I hear you, Mr. Colonel, replied the officer, with wrong syllables stressed, and saluted.
A Pole! thought Turbin.”

To begin with, Staff-Captain V. A. Karamzin’s Reminiscences about Gumilev have three names besides Gumilev, and two of them are of Polish origin: General P. Skoropadsky and Lieutenant-Colonel A. E. von Radetzky. The latter had received the German ‘von’ particle, indicating nobility, at some time in the history of his heredity, but was now fighting against the Germans in World War I on the Russian side.
There was also Captain Melik-Shahnazarov, of Armenian and originally Iranian descent. And, of course, the historical name of Karamzin himself is of clear Tatar origin.
And so all these names are found in the same Reminiscences about Gumilev where Gumilev gives the Russian poet K. D. Balmont the rank of Staff-Captain of Russian literature.

Secondly, there is an even better indication that Staff-Captain Studzinsky in M. Bulgakov’s White Guard is none other than Balmont. The poet himself suggested that his last name be pronounced with the last syllable stressed. (Testimony of Marina Tsvetaeva.)
Bulgakov naturally turns this around in his own inimitable way in the same chapter 6 of the novel White Guard. –

Mr. Colonel! – All Studzinsky’s stresses, because of his agitation, climbed onto the penultimate syllable [sic!] – allow me to report…

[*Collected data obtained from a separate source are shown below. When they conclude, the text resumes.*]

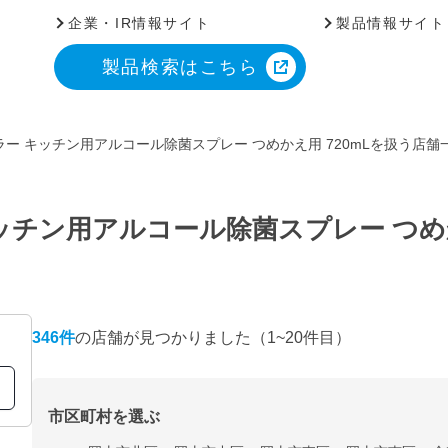
企業・IR情報サイト
製品情報サイト
製品検索はこちら
ー キッチン用アルコール除菌スプレー つめかえ用 720mLを扱う店舗
チン用アルコール除菌スプレー つめか
346
件
の店舗が見つかりました
（1~20件目）
市区町村を選ぶ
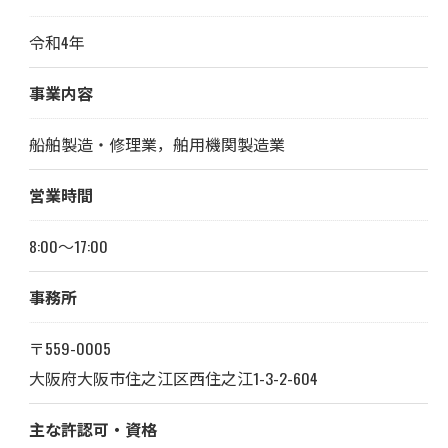
令和4年
事業内容
船舶製造・修理業，舶用機関製造業
営業時間
8:00～17:00
事務所
〒559-0005
大阪府大阪市住之江区西住之江1-3-2-604
主な許認可・資格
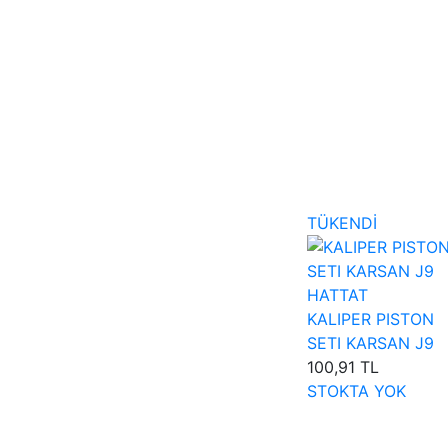
TÜKENDİ
HATTAT
KALIPER PISTON
SETI KARSAN J9
100,91 TL
STOKTA YOK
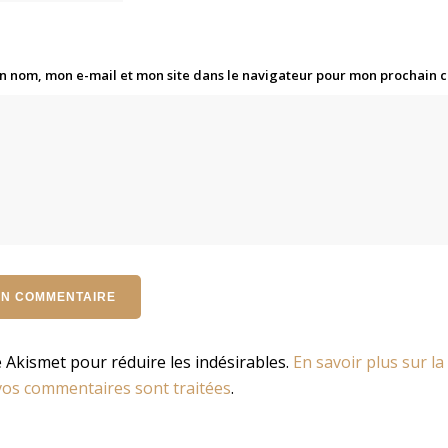
n nom, mon e-mail et mon site dans le navigateur pour mon prochain
se Akismet pour réduire les indésirables.
En savoir plus sur la
os commentaires sont traitées
.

Having figured out that Staff-Captain Studzinsky is Balmont in Bulgakov, what remains is to dissect his last name. I remember that when the “colonel” was lecturing Dr. Alexei Turbin on “social theories” for “intelligent people,” he explained that the “mortar division” was in fact a “student” outfit, meaning that it consisted of students. Hence, the last name Studzinsky, meaning that he is also one of the students. That’s one thing.
But the picture becomes clearer and clearer, as all roads lead to Rome, in other words, to Bryusov who, having dipped himself in Symbolism and having acquainted Russia with it, had become the teacher of various Symbolist movements. Among Bryusov’s students were A. Blok, Andrei Bely, and N. Gumilev, as well as Mayakovsky and Yesenin. All of them dedicated poems to Bryusov, who created the so-called Bryusov Institute, where he taught students.
According to Marina Tsvetaeva, Balmont and Bryusov – a name pair, like Pushkin and Lermontov, Goethe and Schiller.

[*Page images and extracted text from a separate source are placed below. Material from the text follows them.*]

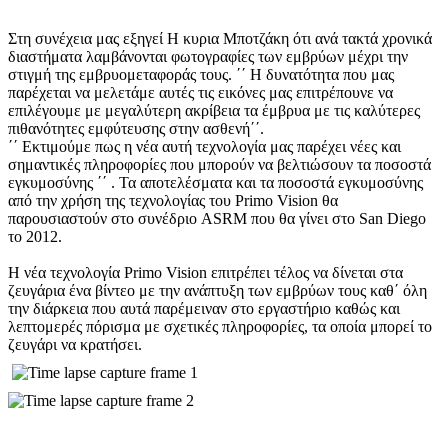
Στη συνέχεια μας εξηγεί Η κυρια Μποτζάκη ότι ανά τακτά χρονικά
διαστήματα λαμβάνονται φωτογραφίες των εμβρύων μέχρι την
στιγμή της εμβρυομεταφοράς τους. ΄΄ Η δυνατότητα που μας
παρέχεται να μελετάμε αυτές τις εικόνες μας επιτρέπουνε να
επιλέγουμε με μεγαλύτερη ακρίβεια τα έμβρυα με τις καλύτερες
πιθανότητες εμφύτευσης στην ασθενή΄΄.
΄΄ Εκτιμούμε πως η νέα αυτή τεχνολογία μας παρέχει νέες και
σημαντικές πληροφορίες που μπορούν να βελτιώσουν τα ποσοστά
εγκυμοσύνης ΄΄ . Τα αποτελέσματα και τα ποσοστά εγκυμοσύνης
από την χρήση της τεχνολογίας του Primo Vision θα
παρουσιαστούν στο συνέδριο ASRM που θα γίνει στο San Diego
το 2012.
Η νέα τεχνολογία Primo Vision επιτρέπει τέλος να δίνεται στα
ζευγάρια ένα βίντεο με την ανάπτυξη των εμβρύων τους καθ΄ όλη
την διάρκεια που αυτά παρέμειναν στο εργαστήριο καθώς και
λεπτομερές πόρισμα με σχετικές πληροφορίες, τα οποία μπορεί το
ζευγάρι να κρατήσει.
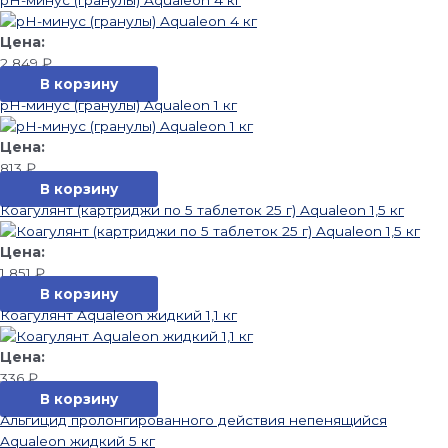
2 849
₽
В корзину
pН-минус (гранулы) Aqualeon 1 кг
813
₽
В корзину
Коагулянт (картриджи по 5 таблеток 25 г) Aqualeon 1,5 кг
1 851
₽
В корзину
Коагулянт Aqualeon жидкий 1,1 кг
336
₽
В корзину
Альгицид пролонгированного действия непенящийся
Aqualeon жидкий 5 кг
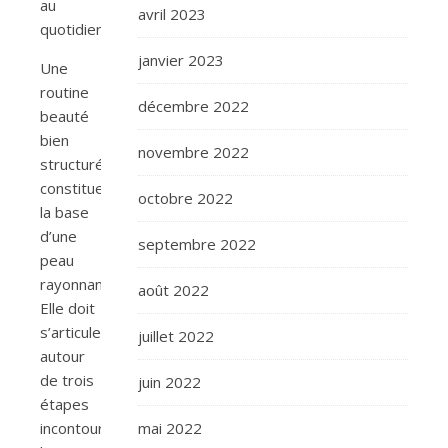
au
avril 2023
quotidien.
janvier 2023
Une
routine
décembre 2022
beauté
bien
novembre 2022
structurée
constitue
octobre 2022
la base
d’une
septembre 2022
peau
rayonnante.
août 2022
Elle doit
s’articuler
juillet 2022
autour
de trois
juin 2022
étapes
incontournables:
mai 2022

“Balmont, Bryusov. in those years Russia never called one of the two without calling the other, at least mentally. There were other poets, no lesser ones, they were called individually. But these two – as if in collusion, these names were circulated as a pair.
Where’s the secret? In the commensurateness of these two names – giftedness – temperaments – in their mutual exclusiveness. All that is not Balmont – Bryusov. All that is not Bryusov – Balmont. Not two names – two camps, two species, two races.”

And although M. A. Bulgakov combines Staff-Captain Studzinsky (Balmont) with the “Colonel” (Bryusov) on the same side, he does it because in their student years both men had revolutionary leanings. Bulgakov presents this in a very interesting fashion. He rejuvenates these two personages to fit the picture of the events of that time.
The portrait of Staff-Captain Studzinsky points to that:

“Someone’s head fell through the pit, and then before the colonel appeared a young officer, dark, animated, and persistent.”

And in chapter 10 of White Guard we have a description of the “colonel”:

What is it? The end? – hollowly asked Turbin.
It’s over, – laconically replied the colonel. Turbin was peering into him as they spoke. He did not look anything like a colonel anymore. Before Turbin stood a rather pudgy student [sic!], an amateur actor with swollen raspberry-colored lips.”

In other words, Bulgakov deliberately makes both poets younger so that they would be harder to recognize. In 1918 Bryusov was 45 and Balmont 51. Bulgakov’s own age at the time was 27. Yet another reason to make the others younger.
Bulgakov gives another portrait of the “colonel” in chapter 6 right before the arrival of Karas with Myshlayevsky and Turbin. –

“Monsieur Colonel was a little older than Turbin himself. He was about 30, at most 32. His face, well-fed and smoothly-shaven, was adorned with black American-style moustache. Highly animated and intelligent eyes clearly had a tired look, yet were attentive.”

Another one of Bulgakov’s puzzles about “American-style moustache” will be solved in another chapter.